(Figure understanding tasks)
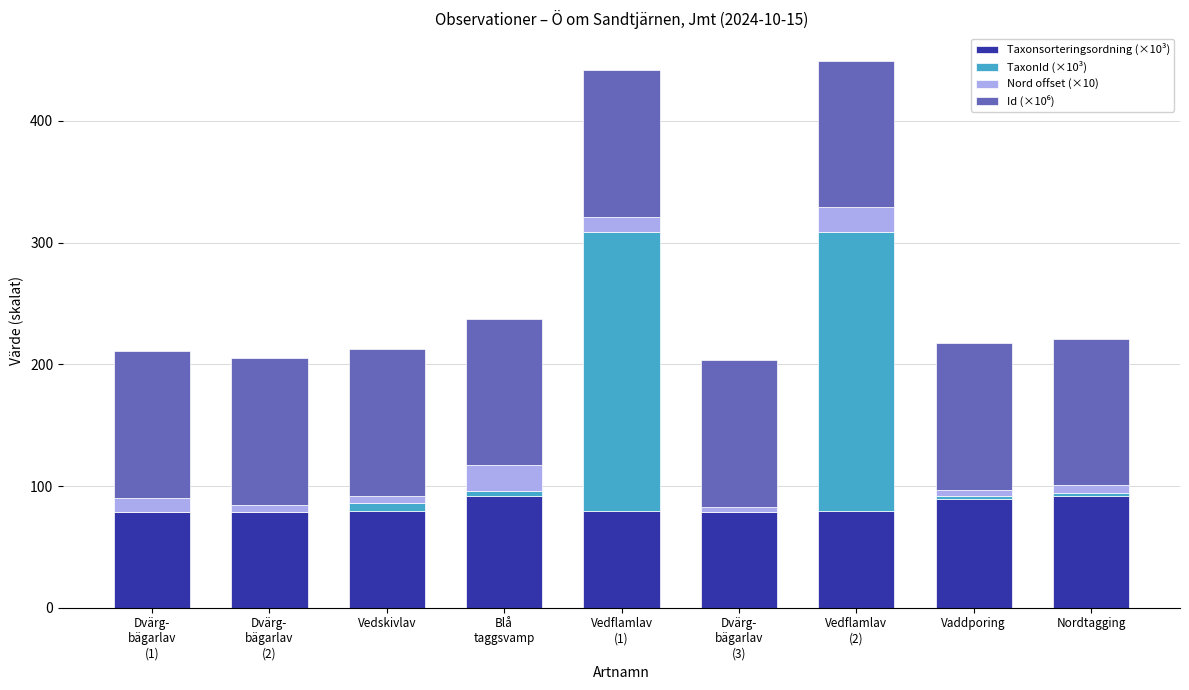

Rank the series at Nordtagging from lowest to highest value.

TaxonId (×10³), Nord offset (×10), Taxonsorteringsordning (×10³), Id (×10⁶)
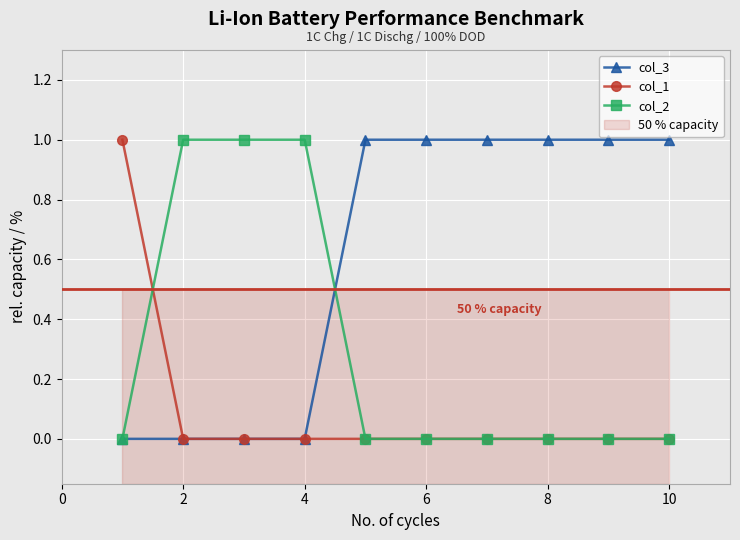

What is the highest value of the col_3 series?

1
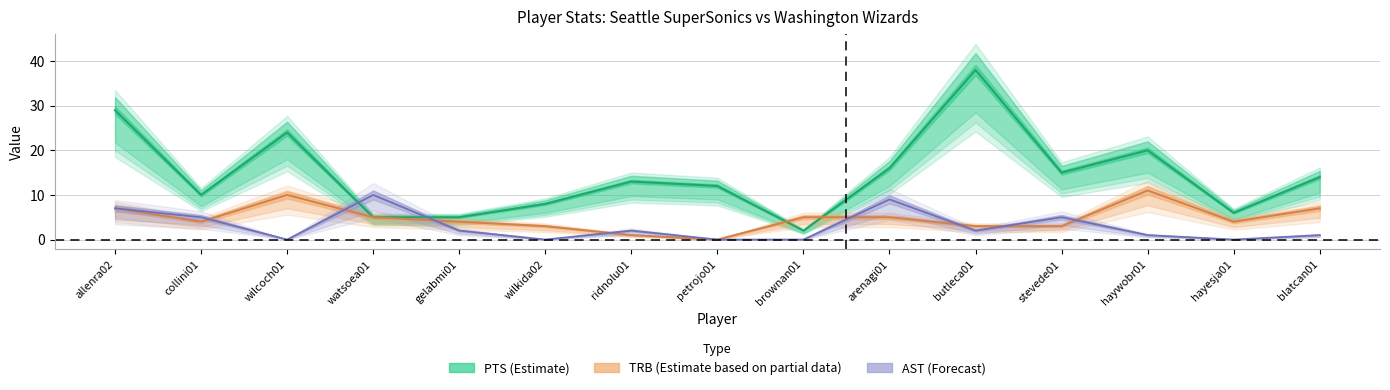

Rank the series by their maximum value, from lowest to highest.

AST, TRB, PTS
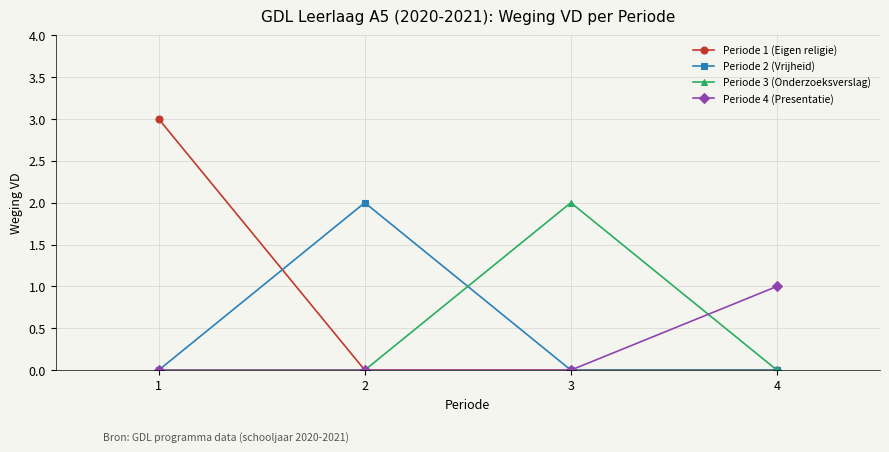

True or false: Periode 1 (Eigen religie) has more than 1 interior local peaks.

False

▸ What the exercise asks
Copy the records word for word, from the line containing "TaxonId (×10³), Nord" through the end of the records, leaving out the pictures.

▸ Expected output
TaxonId (×10³), Nord offset (×10), Taxonsorteringsordning (×10³), Id (×10⁶)

What is the highest value of the col_3 series?

1

Rank the series by their maximum value, from lowest to highest.

AST, TRB, PTS

True or false: Periode 1 (Eigen religie) has more than 1 interior local peaks.

False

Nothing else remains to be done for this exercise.